Espresso Cuisines : Traditional Drink Descriptions

What follows is a description of the various beverages that make up the espresso cuisines of the United States and Northern Italy.

Espresso. One-third (Italy) to two-thirds (United States) of a demitasse of espresso coffee, or 1 to 2 ounces, black, usually drunk with sugar.

Espresso Romano (United States; Italian-American). Espresso served with a twist of lemon on the side.

Espresso Ristretto (United States), Corto (Italy), Short (Pacific Northwest). The restricted or short espresso carries the "small is beautiful" espresso philosophy to its ultimate: The flow of espresso is cut short at about 3/4 ounce or less than a third of a demitasse (Italy) to 1 1/4 ounces or one-half of a demitasse (United States), producing an even denser, more perfumy cup of espresso than the norm.

Espresso Lungo (Italy, United States), Long (Pacific Northwest). A "long" espresso, filling about two-thirds or more of a demitasse. A term not much used in the United States, since most American espresso servings are already long by Italian standards.

Espresso con Panna. A single or double serving of espresso topped with whipped cream in a 6-ounce cup, usually topped by a dash of unsweetened chocolate powder.

Double (United States), Doppio (Italy). Double serving, or about 2 1/2 ounces (Italy) to 3 to 5 ounces (United States) of straight espresso, made with twice the amount of ground coffee as a single serving.

Cappuccino. One serving (about 1 1/4 ounces in Italy, up to 2 ounces in the United States) of espresso, topped by hot milk and froth. In the classic Italian-American cuisine, a good cappuccino consists of about one-third espresso, one-third milk, and about one-third rather stiff foam, in a heavy 6-ounce cup. In Italy, the milk is not frothed as thoroughly as in the United States, and is presented as a heavier, soupy foam that picks up and combines with the espresso, rather than floating on top of it, as is often the case with the lighter, drier froth typical of American production. The hot, frothed milk is always added to the coffee in the cappuccino. Like most espresso drinks, the cappuccino is usually drunk with sugar.

This popular drink is often customized, both in the United States and in Italy. It is not unusual to hear an Italian order a cappuccino senza spuma, "without froth," and Americans versed in the ways of Seattle-style espresso have the option of ordering their cappuccino wet, with very little froth, or dry, with mostly hard, bouyant froth and little milk.
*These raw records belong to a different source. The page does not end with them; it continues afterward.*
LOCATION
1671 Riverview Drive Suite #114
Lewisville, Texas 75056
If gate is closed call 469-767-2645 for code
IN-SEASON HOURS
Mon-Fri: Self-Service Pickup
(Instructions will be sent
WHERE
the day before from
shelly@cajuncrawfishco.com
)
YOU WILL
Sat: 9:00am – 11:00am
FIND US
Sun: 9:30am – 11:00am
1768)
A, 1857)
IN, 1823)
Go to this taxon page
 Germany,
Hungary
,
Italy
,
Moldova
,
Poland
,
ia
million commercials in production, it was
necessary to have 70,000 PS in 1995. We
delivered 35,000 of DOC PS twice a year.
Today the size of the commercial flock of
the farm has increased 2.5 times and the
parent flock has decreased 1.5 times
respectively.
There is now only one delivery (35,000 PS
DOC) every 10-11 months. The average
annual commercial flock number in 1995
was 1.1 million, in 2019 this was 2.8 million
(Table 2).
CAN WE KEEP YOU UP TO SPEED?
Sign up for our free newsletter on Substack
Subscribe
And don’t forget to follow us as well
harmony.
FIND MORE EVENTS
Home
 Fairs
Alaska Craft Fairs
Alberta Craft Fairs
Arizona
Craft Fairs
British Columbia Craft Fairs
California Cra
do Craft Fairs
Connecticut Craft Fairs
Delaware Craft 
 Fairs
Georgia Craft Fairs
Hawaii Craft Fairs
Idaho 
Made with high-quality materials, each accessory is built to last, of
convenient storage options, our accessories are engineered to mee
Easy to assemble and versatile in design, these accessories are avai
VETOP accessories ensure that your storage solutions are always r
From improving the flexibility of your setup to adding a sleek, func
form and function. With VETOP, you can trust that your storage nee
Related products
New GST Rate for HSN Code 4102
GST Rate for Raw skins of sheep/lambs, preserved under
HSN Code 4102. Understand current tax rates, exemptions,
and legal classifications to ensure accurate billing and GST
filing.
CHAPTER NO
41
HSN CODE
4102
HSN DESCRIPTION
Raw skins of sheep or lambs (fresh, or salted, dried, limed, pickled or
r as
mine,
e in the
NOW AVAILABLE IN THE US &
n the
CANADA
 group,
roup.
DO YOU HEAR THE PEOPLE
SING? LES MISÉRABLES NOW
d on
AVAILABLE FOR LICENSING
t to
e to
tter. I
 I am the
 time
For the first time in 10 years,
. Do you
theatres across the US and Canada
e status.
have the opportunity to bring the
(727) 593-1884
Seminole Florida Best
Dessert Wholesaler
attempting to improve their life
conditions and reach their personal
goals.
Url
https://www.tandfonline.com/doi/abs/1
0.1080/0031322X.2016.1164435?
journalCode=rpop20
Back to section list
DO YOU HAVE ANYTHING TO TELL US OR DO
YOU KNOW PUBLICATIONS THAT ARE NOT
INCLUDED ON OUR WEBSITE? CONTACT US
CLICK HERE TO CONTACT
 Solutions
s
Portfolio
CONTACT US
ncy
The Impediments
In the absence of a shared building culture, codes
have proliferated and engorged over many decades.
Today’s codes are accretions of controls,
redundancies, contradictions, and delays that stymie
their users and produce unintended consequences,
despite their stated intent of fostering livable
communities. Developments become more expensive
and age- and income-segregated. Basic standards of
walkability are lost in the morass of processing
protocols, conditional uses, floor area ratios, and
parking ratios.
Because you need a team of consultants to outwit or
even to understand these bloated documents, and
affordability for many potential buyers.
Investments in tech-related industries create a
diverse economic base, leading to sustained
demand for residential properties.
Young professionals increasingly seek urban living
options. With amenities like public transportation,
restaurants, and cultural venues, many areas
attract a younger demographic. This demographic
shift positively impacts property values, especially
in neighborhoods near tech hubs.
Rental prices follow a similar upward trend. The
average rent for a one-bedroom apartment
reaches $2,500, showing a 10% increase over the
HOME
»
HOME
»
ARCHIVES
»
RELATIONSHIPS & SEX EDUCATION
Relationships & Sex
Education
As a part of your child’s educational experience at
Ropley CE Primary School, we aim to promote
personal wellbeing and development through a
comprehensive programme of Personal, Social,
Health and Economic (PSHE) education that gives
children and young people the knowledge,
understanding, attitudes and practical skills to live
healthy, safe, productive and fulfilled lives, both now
Caffe Latte, Latte (United States). In the United States, one or two shots of espresso and about three times as much hot milk, in a big bowl or wide-mouthed glass, topped with a short head of froth. Caffe latte has a greater proportion of milk to coffee than a cappuccino does, and tastes weaker and milkier. Strictly speaking, the milk and coffee should be poured simultaneously, from either side of the bowl or glass.

Such combinations of hot milk and coffee have long been the favored breakfast drink of southern Europeans, although the term caffe latte itself appears to be little used in Italy, where those who want a breakfast coffee with more milk than froth usually order a latte macchiato, or perhaps a cappuccino without foam. In fact, a sure way to reveal that you are an American in Italy is to order a cappuccino after lunch, or a caffe latte at any time. In the United States, caffes often distinguish between caffe latte (made with espresso) and café au lait, which substitutes ordinary American filter coffee for the espresso.

Espresso Macchiato. A serving of espresso "stained"’ (macchiato) with a small quantity of hot, frothed milk. Served in the usual espresso demitasse.

Latte Macchiato. A glass filled with hot frothed milk, into which a serving of espresso has been slowly dribbled. The coffee colors, or stains, the milk. In both Italy and the United States, this drink is presented with a relatively short head of froth. Note that in the cappuccino, the milk and froth are added to the coffee, in the caffe latte they are poured simultaneously into a large bowl or glass, mixing them, while in the latte macchiato, the espresso is poured into the milk and froth, creating a layered effect as viewed through the serving glass.

Caffe Mocha (United States). Not to be confused with Mocha Java, a traditional American-roasted blend of Mocha and Java coffees. In the classic Italian-American espresso cuisine a caffe Mocha is one serving (ideally 1 1/4 ounces) of espresso, mixed with about 2 ounces of very strong hot chocolate, topped with hot frothed milk. The milk is added last, and the whole thing is usually served in an 8-ounce mug. With a classic mocha the hot chocolate is made very strong, so it can hold its own against the espresso and milk. With increasing frequency American caffes simply add chocolate fountain syrup to a caffe latte and call it a Mocha. So be it. The Mocha does not appear on Italian espresso menus, although the drink is probably based on various coffee-chocolate drinks once popular in Northern Italy.